Pro Medicus pain alert
There is more soreness ahead for Australian investors who avoid the US radiology juggernaut.

For Australian active fund managers there are few stocks more painful than the one that soars in value from less than $100 million to $32 billion, and a place in the ASX 50 leaders, while you don't own a single share. That stock is, of course, Pro Medicus (ASX: PME).
The vast majority of non-index Australian equities managers don't own and have never owned PME shares. And for those that don't own it, it's really starting to hurt. It's hard to beat the ASX 200 Accumulation Index – the yardstick against which most funds measure performance – when you don't own the fastest-rising component of that index.[[Fund managers that have disclosed more than token PME holdings in recent quarterly updates are Mark Arnold and Jason Orthman at Hyperion Asset Management, Don Buchanan and Nick Thomson at Lakehouse Capital and Prasad Patkar at Platypus Asset Management. As most fundies rarely disclose more than their top five holdings in quarterly updates, there might be several others who own more than 50,000 shares. The PME register shows 38 per cent of the stock is held by nominees that normally front institutional holdings, but the beneficial holders behind the nominees are invisible unless their shareholding is greater than 5 per cent of the company.]]
Unfortunately for fund managers, the pain might get worse before it gets better. Pro Medicus' main business, its proprietary Visage radiology software used mostly by North American hospital chains, is on a tear and is not showing any signs of deceleration. Indeed, on some measures, the rate at which PME is winning market share in the US is actually accelerating.

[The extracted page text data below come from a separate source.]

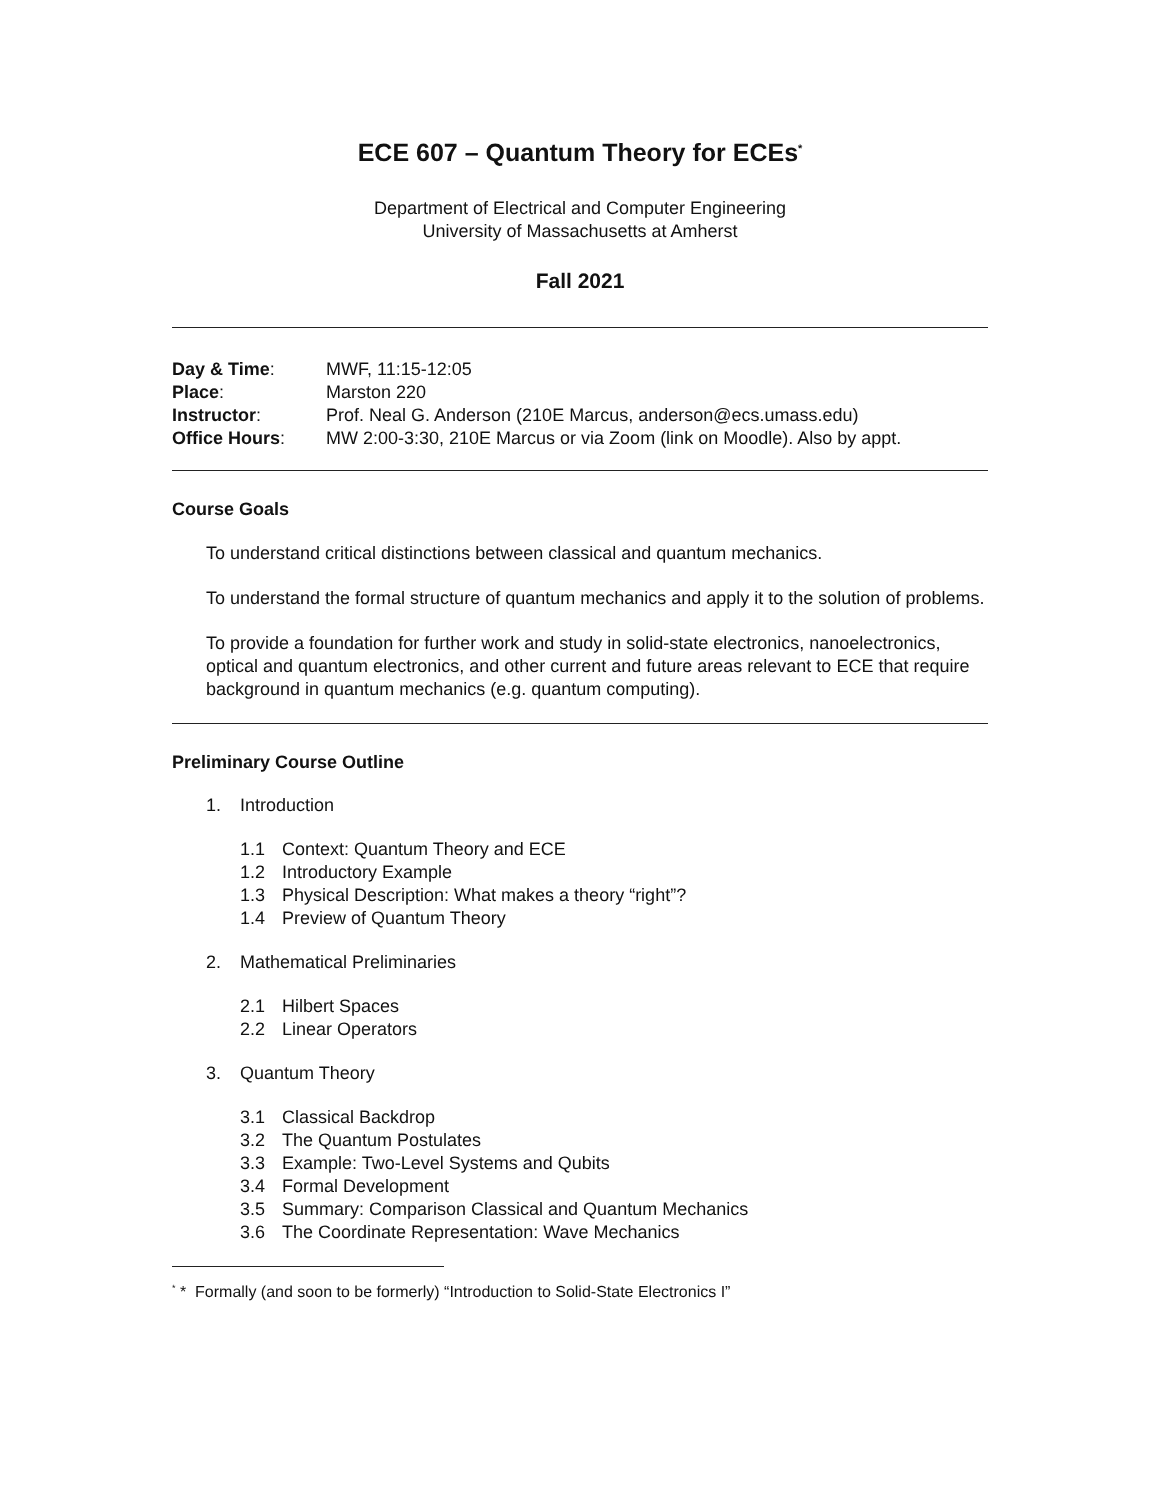ECE 607 – Quantum Theory for ECEs<sup>*</sup>
Department of Electrical and Computer Engineering
University of Massachusetts at Amherst
Fall 2021
| Day & Time : | MWF, 11:15-12:05 |
| Place : | Marston 220 |
| Instructor : | Prof. Neal G. Anderson (210E Marcus, anderson@ecs.umass.edu) |
| Office Hours : | MW 2:00-3:30, 210E Marcus or via Zoom (link on Moodle). Also by appt. |
Course Goals
To understand critical distinctions between classical and quantum mechanics.
To understand the formal structure of quantum mechanics and apply it to the solution of problems.
To provide a foundation for further work and study in solid-state electronics, nanoelectronics, optical and quantum electronics, and other current and future areas relevant to ECE that require background in quantum mechanics (e.g. quantum computing).
Preliminary Course Outline
1. Introduction
1.1 Context: Quantum Theory and ECE
1.2 Introductory Example
1.3 Physical Description: What makes a theory “right”?
1.4 Preview of Quantum Theory
2. Mathematical Preliminaries
2.1 Hilbert Spaces
2.2 Linear Operators
3. Quantum Theory
3.1 Classical Backdrop
3.2 The Quantum Postulates
3.3 Example: Two-Level Systems and Qubits
3.4 Formal Development
3.5 Summary: Comparison Classical and Quantum Mechanics
3.6 The Coordinate Representation: Wave Mechanics
<sup>*</sup> * Formally (and soon to be formerly) “Introduction to Solid-State Electronics I”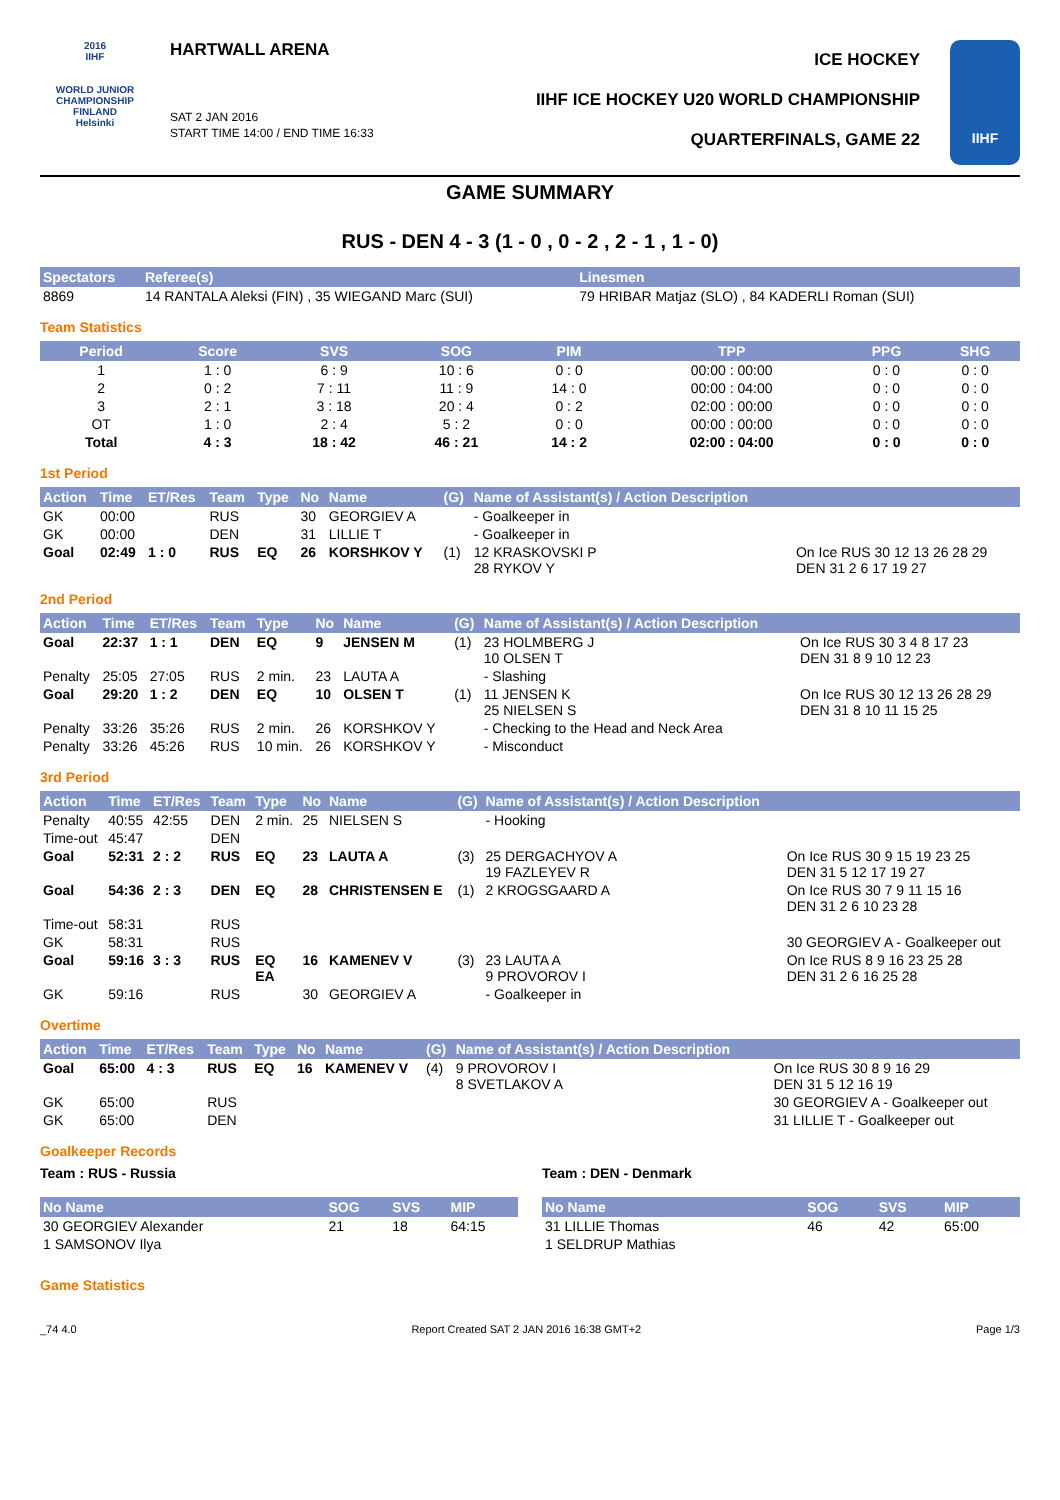2016
IIHF
WORLD JUNIOR CHAMPIONSHIP
FINLAND
Helsinki
HARTWALL ARENA
SAT 2 JAN 2016
START TIME 14:00 / END TIME 16:33
ICE HOCKEY
IIHF ICE HOCKEY U20 WORLD CHAMPIONSHIP
QUARTERFINALS, GAME 22
IIHF
GAME SUMMARY
RUS - DEN 4 - 3 (1 - 0 , 0 - 2 , 2 - 1 , 1 - 0)
| Spectators | Referee(s) | Linesmen |
| --- | --- | --- |
| 8869 | 14 RANTALA Aleksi (FIN) , 35 WIEGAND Marc (SUI) | 79 HRIBAR Matjaz (SLO) , 84 KADERLI Roman (SUI) |
Team Statistics
| Period | Score | SVS | SOG | PIM | TPP | PPG | SHG |
| --- | --- | --- | --- | --- | --- | --- | --- |
| 1 | 1 : 0 | 6 : 9 | 10 : 6 | 0 : 0 | 00:00 : 00:00 | 0 : 0 | 0 : 0 |
| 2 | 0 : 2 | 7 : 11 | 11 : 9 | 14 : 0 | 00:00 : 04:00 | 0 : 0 | 0 : 0 |
| 3 | 2 : 1 | 3 : 18 | 20 : 4 | 0 : 2 | 02:00 : 00:00 | 0 : 0 | 0 : 0 |
| OT | 1 : 0 | 2 : 4 | 5 : 2 | 0 : 0 | 00:00 : 00:00 | 0 : 0 | 0 : 0 |
| Total | 4 : 3 | 18 : 42 | 46 : 21 | 14 : 2 | 02:00 : 04:00 | 0 : 0 | 0 : 0 |
1st Period
| Action | Time | ET/Res | Team | Type | No | Name | (G) | Name of Assistant(s) / Action Description | |
| --- | --- | --- | --- | --- | --- | --- | --- | --- | --- |
| GK | 00:00 | | RUS | | 30 | GEORGIEV A | | - Goalkeeper in | |
| GK | 00:00 | | DEN | | 31 | LILLIE T | | - Goalkeeper in | |
| Goal | 02:49 | 1 : 0 | RUS | EQ | 26 | KORSHKOV Y | (1) | 12 KRASKOVSKI P 28 RYKOV Y | On Ice RUS 30 12 13 26 28 29 DEN 31 2 6 17 19 27 |
2nd Period
| Action | Time | ET/Res | Team | Type | No | Name | (G) | Name of Assistant(s) / Action Description | |
| --- | --- | --- | --- | --- | --- | --- | --- | --- | --- |
| Goal | 22:37 | 1 : 1 | DEN | EQ | 9 | JENSEN M | (1) | 23 HOLMBERG J 10 OLSEN T | On Ice RUS 30 3 4 8 17 23 DEN 31 8 9 10 12 23 |
| Penalty | 25:05 | 27:05 | RUS | 2 min. | 23 | LAUTA A | | - Slashing | |
| Goal | 29:20 | 1 : 2 | DEN | EQ | 10 | OLSEN T | (1) | 11 JENSEN K 25 NIELSEN S | On Ice RUS 30 12 13 26 28 29 DEN 31 8 10 11 15 25 |
| Penalty | 33:26 | 35:26 | RUS | 2 min. | 26 | KORSHKOV Y | | - Checking to the Head and Neck Area | |
| Penalty | 33:26 | 45:26 | RUS | 10 min. | 26 | KORSHKOV Y | | - Misconduct | |
3rd Period
| Action | Time | ET/Res | Team | Type | No | Name | (G) | Name of Assistant(s) / Action Description | |
| --- | --- | --- | --- | --- | --- | --- | --- | --- | --- |
| Penalty | 40:55 | 42:55 | DEN | 2 min. | 25 | NIELSEN S | | - Hooking | |
| Time-out | 45:47 | | DEN | | | | | | |
| Goal | 52:31 | 2 : 2 | RUS | EQ | 23 | LAUTA A | (3) | 25 DERGACHYOV A 19 FAZLEYEV R | On Ice RUS 30 9 15 19 23 25 DEN 31 5 12 17 19 27 |
| Goal | 54:36 | 2 : 3 | DEN | EQ | 28 | CHRISTENSEN E | (1) | 2 KROGSGAARD A | On Ice RUS 30 7 9 11 15 16 DEN 31 2 6 10 23 28 |
| Time-out | 58:31 | | RUS | | | | | | |
| GK | 58:31 | | RUS | | | | | | 30 GEORGIEV A - Goalkeeper out |
| Goal | 59:16 | 3 : 3 | RUS | EQ EA | 16 | KAMENEV V | (3) | 23 LAUTA A 9 PROVOROV I | On Ice RUS 8 9 16 23 25 28 DEN 31 2 6 16 25 28 |
| GK | 59:16 | | RUS | | 30 | GEORGIEV A | | - Goalkeeper in | |
Overtime
| Action | Time | ET/Res | Team | Type | No | Name | (G) | Name of Assistant(s) / Action Description | |
| --- | --- | --- | --- | --- | --- | --- | --- | --- | --- |
| Goal | 65:00 | 4 : 3 | RUS | EQ | 16 | KAMENEV V | (4) | 9 PROVOROV I 8 SVETLAKOV A | On Ice RUS 30 8 9 16 29 DEN 31 5 12 16 19 |
| GK | 65:00 | | RUS | | | | | | 30 GEORGIEV A - Goalkeeper out |
| GK | 65:00 | | DEN | | | | | | 31 LILLIE T - Goalkeeper out |
Goalkeeper Records
Team : RUS - Russia
| No Name | SOG | SVS | MIP |
| --- | --- | --- | --- |
| 30 GEORGIEV Alexander | 21 | 18 | 64:15 |
| 1 SAMSONOV Ilya | | | |
Team : DEN - Denmark
| No Name | SOG | SVS | MIP |
| --- | --- | --- | --- |
| 31 LILLIE Thomas | 46 | 42 | 65:00 |
| 1 SELDRUP Mathias | | | |
Game Statistics
_74 4.0 Report Created SAT 2 JAN 2016 16:38 GMT+2 Page 1/3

Despite having the most expensive offering, PME is crushing its competitors in the US. In the last five years the company has reported 32 major new contract wins, with guaranteed minimum licence payments of $136 million. The former dominant player in the US, Canada's Intelerad, announced four. A Swedish challenger, Sectra, reported 15 new contract wins in the US but only won them by deep discounting. Despite the contract wins, analysts that cover Sectra have progressively lowered revenue and earnings forecasts over the past 12 months.